Transcribe the entries exactly; images are not part of the copy.

[Material provided — start]

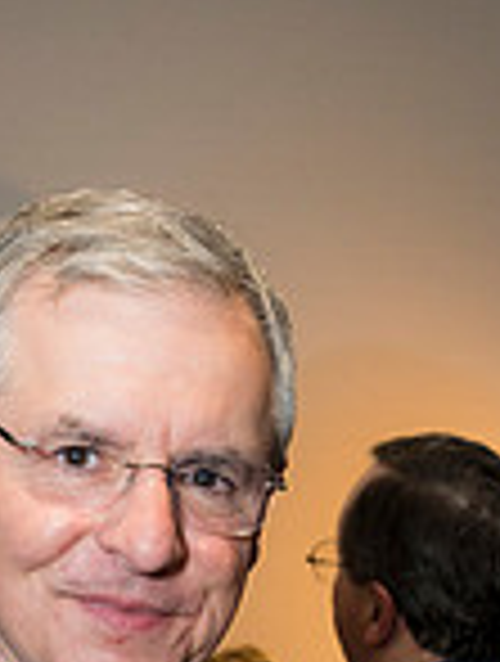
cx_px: 333
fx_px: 1745
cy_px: 1009
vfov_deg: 18.8
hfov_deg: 16.3
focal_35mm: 91
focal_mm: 31
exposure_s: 1/125
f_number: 4
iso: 800
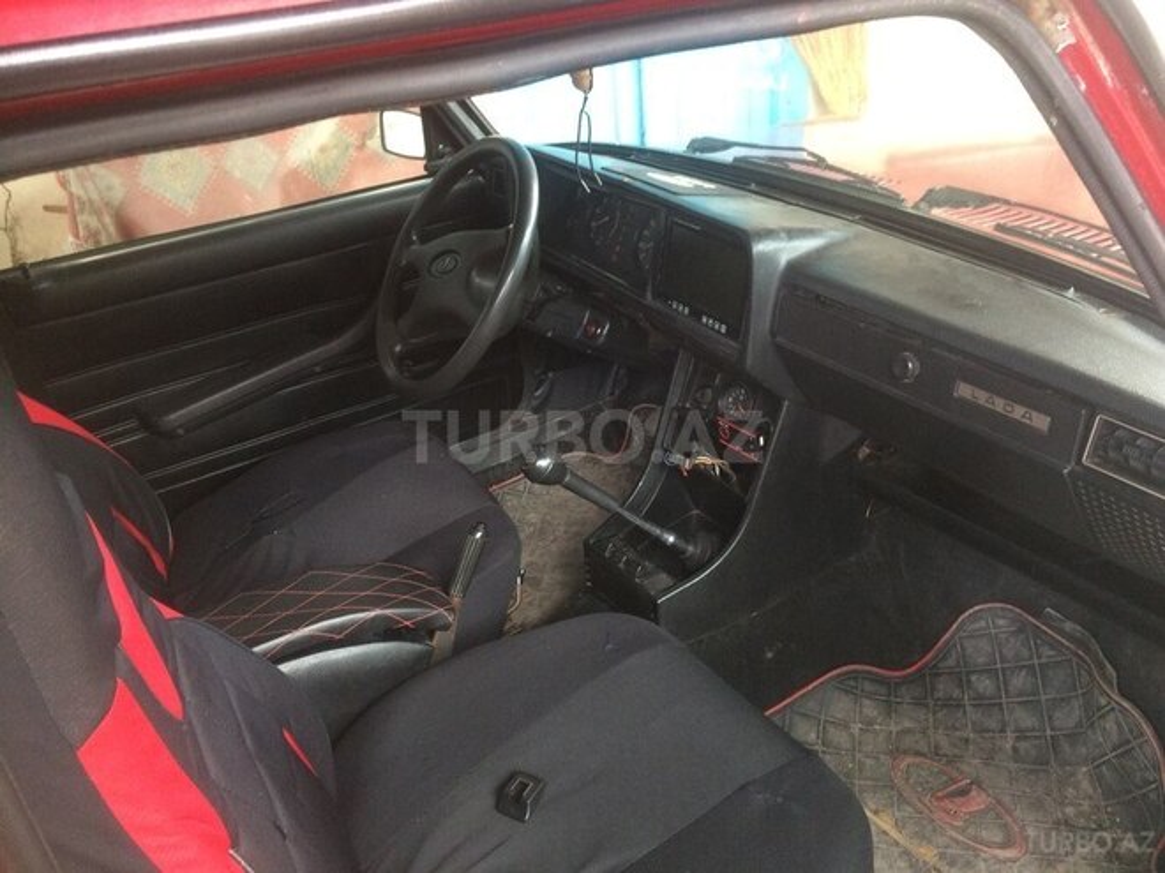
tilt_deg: -29.1
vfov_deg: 48.2
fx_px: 976
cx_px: 582
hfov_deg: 61.7
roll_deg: +1.4
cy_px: 436
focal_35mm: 29
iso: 200
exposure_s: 1/33
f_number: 2.2
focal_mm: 4.15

[Material provided — finish]

Expected answer
cx_px: 333
fx_px: 1745
cy_px: 1009
vfov_deg: 18.8
hfov_deg: 16.3
focal_35mm: 91
focal_mm: 31
exposure_s: 1/125
f_number: 4
iso: 800
tilt_deg: -29.1
vfov_deg: 48.2
fx_px: 976
cx_px: 582
hfov_deg: 61.7
roll_deg: +1.4
cy_px: 436
focal_35mm: 29
iso: 200
exposure_s: 1/33
f_number: 2.2
focal_mm: 4.15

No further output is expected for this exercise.